Saturday, January 31, 2015

Teaching kids to curate



Quite a bit of what I read online are pieces that have been remixed and re-purposed.  It’s content that has been taken from various places on the web, then collected and organized, or “curated,” by someone other than the original author of that content.  It’s a form of composition that is definitely real-world, but until this year, it wasn't a format I had given much thought to inviting my students to write.  


Asking student writers to curate, though, is a worthwhile venture.


In addition to being an authentic, curation also has value because it gives students a chance to engage with web stuff differently than the passive-reader role we often ask them to take on.  When we invite our students to curate, they can speak back to and narrate the importance of what others have posted.  We enable them to view web content as a conversation where they can participate and invite others to listen in.


In the case of my class, the content that I planned to ask students to curate was their classmates’ work posted in a g+ community, titled Making STEAM, that we and several other schools use to share our STEAM focused “makes.” I wanted students to “round-up” collections of pieces that were unique, important, or spoke to them in some way, thus giving greater depth to what was happening in this online space.  Through writing and sharing round-ups, students' words would narrate unique stories of learning taking place, and conversely, student makers would see new significance to the content they posted by seeing it reflected and discussed by their classmates.


The challenge for me was figuring out how to teach curation as particular form of composition.  Like any other type of writing, it’s a form with a certain set of conventions.  I needed to familiarize my students with them and craft an assignment that contained enough parameters to guide but without the rigidity that could limit creativity and the myriad of exciting directions that this activity could take.


My plan went something like this:


Part 1: Inquiry into Round-Up (35 minutes)


I shared the following set of round-up posts with students, and assigned them each one to read. As they read, I asked them to think about what the writer is doing in this piece.




   Tuesday Round-Up: Marshawn Lynch calls into 'The Barbershop' on 710 ESPN Seattle





  The Weekly Round Up (from the Rhode Island Monthly Newsletter)


After reading, students met with others who read the same post and discuss:
  • What was the post about?
  • How was it organized?


Each group took a turn presenting their responses to these questions to the class, and students not in that group pulled up the post being discussed on their computers so that they could see the post the group was talking about.  Students could also share aspects that they noticed the group left out of their presentation.

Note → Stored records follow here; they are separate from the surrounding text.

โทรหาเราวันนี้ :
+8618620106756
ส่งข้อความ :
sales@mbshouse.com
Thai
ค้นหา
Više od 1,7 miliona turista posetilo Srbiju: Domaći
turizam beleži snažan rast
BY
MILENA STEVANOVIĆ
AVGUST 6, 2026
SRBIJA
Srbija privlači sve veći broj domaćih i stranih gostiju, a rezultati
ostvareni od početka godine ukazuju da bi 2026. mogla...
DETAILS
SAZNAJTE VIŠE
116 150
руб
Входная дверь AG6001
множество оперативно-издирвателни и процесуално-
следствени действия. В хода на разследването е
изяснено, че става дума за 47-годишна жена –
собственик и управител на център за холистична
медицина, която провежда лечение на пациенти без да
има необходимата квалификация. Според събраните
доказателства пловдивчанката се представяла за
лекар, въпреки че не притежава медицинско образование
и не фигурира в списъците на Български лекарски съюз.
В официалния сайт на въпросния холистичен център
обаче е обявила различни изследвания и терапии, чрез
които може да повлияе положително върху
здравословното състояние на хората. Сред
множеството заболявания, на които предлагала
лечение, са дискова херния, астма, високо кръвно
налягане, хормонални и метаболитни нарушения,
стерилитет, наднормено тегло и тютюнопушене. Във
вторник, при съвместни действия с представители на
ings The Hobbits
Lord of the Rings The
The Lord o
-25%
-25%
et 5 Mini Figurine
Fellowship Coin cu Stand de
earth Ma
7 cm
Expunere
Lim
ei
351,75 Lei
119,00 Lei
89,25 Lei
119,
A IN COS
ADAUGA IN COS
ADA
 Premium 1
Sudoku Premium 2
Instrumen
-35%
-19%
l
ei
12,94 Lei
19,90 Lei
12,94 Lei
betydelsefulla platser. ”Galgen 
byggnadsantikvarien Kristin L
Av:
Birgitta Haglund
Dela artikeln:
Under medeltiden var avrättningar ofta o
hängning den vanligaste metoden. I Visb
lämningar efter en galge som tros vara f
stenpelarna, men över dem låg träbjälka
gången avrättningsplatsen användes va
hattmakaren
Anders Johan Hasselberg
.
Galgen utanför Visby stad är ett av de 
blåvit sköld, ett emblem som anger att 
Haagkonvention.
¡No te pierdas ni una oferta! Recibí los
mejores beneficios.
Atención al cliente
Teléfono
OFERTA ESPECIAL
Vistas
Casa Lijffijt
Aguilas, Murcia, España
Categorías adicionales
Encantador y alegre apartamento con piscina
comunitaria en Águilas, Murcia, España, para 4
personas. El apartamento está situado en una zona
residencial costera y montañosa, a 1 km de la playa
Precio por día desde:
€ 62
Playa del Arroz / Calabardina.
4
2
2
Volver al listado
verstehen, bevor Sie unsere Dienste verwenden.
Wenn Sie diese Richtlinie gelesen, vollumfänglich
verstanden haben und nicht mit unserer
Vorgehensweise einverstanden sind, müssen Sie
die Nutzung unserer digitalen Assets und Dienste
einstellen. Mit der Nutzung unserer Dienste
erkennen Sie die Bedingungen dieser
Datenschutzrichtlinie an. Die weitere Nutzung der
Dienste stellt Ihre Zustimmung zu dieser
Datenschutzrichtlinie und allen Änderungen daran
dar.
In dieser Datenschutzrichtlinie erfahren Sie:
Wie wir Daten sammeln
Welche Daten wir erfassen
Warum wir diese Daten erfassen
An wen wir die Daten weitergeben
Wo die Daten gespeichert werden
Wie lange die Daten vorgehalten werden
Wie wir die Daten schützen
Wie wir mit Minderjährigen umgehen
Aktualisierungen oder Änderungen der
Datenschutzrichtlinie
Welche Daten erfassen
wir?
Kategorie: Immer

After all groups presented and all students were exposed to all roundups, students got back into groups to discuss:
  • What did the round-ups have in common?
  • How were the round-ups different?
  • What sort of things happen in a round-up
  • What doesn’t happen in a round-up?


Share out and make a list on butcher paper of the last two bullets.  Below is a typed up version of what one of my classes came up with:


Round-ups do:
-explain what is being rounded up
-have a point, focus, or argument
-use stuff made by other people
-include text, images, tweets, videos
-have hyperlinks to sources used
Round-ups don’t:
-have random, disconnected stuff
-have long paragraphs
-use really formal language
-use really informal language
-contain spelling errors
-have outdated news


Part 2: Making STEAM Round-up Writing  (1-2 hours)


I explained to students that they would be creating their own round-ups, curating the content posted in our G+ community.  This assignment was about them telling the story of something important that they noticed happening in what people were doing and saying in the Making STEAM community. It was up to them to decide which posts they would select and what they would say about them.  


These were the requirements I gave them (the amount of artifacts and to include was something that we negotiated as a class):


Write a post that curates a collection of postings made in our G+community.
Should include:
  • 3-5 (5-7 if with a partner) posts from the Making STEAM community (screenshots and links)
  • Your commentary on those posts (what they have in common, what you find interesting about them, why they matter, etc)
Format: You decide--Google Slideshow, Google Doc, Prezi, Blog Post,  something else?
Publish your roundup on G+ Making STEAM community under the “Curation and Reflection” category.  Include a brief description of what your round-up is about and be sure to tag any students whose work you featured in it (type +their name).


I also shared this doc with them as a reference for the requirements of the assignment and a how-to of posting to g+


----


After two days of students mostly working by themselves, and sometimes with partners, most completed roundups and had them posted in our g+ space under the category of curation and reflection. As I had hoped, these round-ups took all sorts of directions (though most students chose to use the same tool (Google Slides) to create them.